Best Hikes to See Color Change
Where to enjoy nature in Technicolor.
By Kristen Russell & Roddy Scheer
June 15, 2012
Near Mount Baker
Difficulty: Easy; .5 mile, mostly level and paved Location: About two and a half hours from Seattle in the Mount Baker–Snoqualmie National Forest, 56 miles east on State Route 542. Nearest town: Glacier, 23 miles. Northwest Forest Pass required; dogs must be on a leash; fs.usda.gov
Long after the wildflowers fade, vivid color reamins on western Washington trails, especially at Heather Meadows, come September or October. Indeed, the handicapped-accessible half-mile path around Picture Lake near the Mount Baker Ski Area affords views not only of towering Mount Shuksan reflected in the water, but also of Technicolor foliage on the mountain heather, alpine blueberries and other plants crowding the trail’s edge.
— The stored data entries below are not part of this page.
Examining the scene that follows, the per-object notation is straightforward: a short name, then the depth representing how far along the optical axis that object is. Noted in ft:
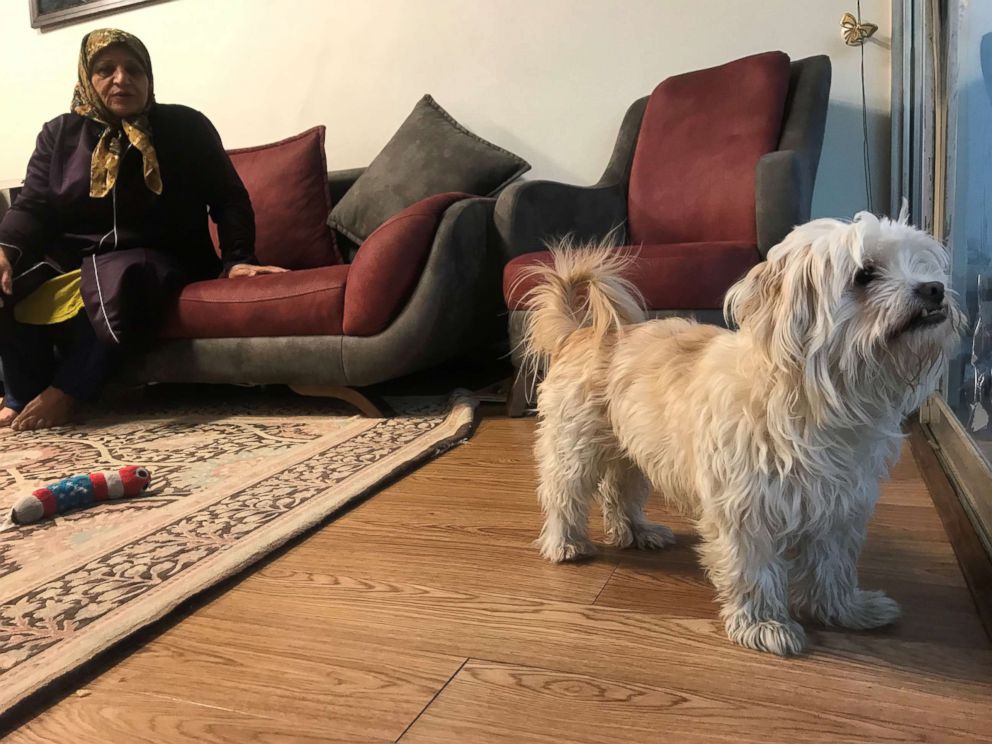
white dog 3.07
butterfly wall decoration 8.93
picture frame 13.51
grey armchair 7.00
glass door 5.01
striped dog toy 5.43
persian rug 3.94
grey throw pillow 10.23
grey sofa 8.02
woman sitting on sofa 8.83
A small viewing platform with benches and interpretive signs serves as a destination on this lollipop trail. Look for blueberries ripening trailside this month. (But keep your eyes peeled for black bears after the same bounty.) Those looking for more can hit the Chain Lakes Trail or any number of world-class backpacking and climbing routes emanating from Artist Ridge, just a little farther up the road.
Washington Park Arboretum
In just a few months, you can take in stunning fall colors—and your in-city cure for nature deficit disorder—on a simple outing to Seattle’s living lung: the Washington Park Arboretum. With 230 acres of wetlands, woodlands and walking trails—and a world-renowned collection of trees—you’ll find fall-color heaven, with fiery Japanese maple, golden-yellow larches and ash, and oak trees replete with acorns (and frantically happy squirrels), along with more than 10,000 other plants and trees from around the world. Admission to all but the Japanese Garden is free; download a trail map at depts.washington.edu/uwbg, or join one of the free guided tours that leave from the Graham Visitors Center every Sunday at 1 p.m., January–November.
Alpine Lakes Wilderness
While the hike up to Lake Ingalls, just inside the Alpine Lakes Wilderness, is wondrous any time of year, veteran leaf peepers save it for October, when the subalpine larches at the treeline and around the water’s edge glow with golden needles, ideally against a backdrop of freshly fallen snow. The lake itself can exaggerate the day’s mood—sparkling and beckoning under blue skies or foreboding and spooky under dark clouds. Serrated Mount Stuart seems to peek out of nowhere, like a next-door neighbor peering over a fence to keep the lake company. This is the high country indeed; Lake Ingalls itself is above 6,000 feet in elevation, as your thighs will no doubt be reporting after making the climb.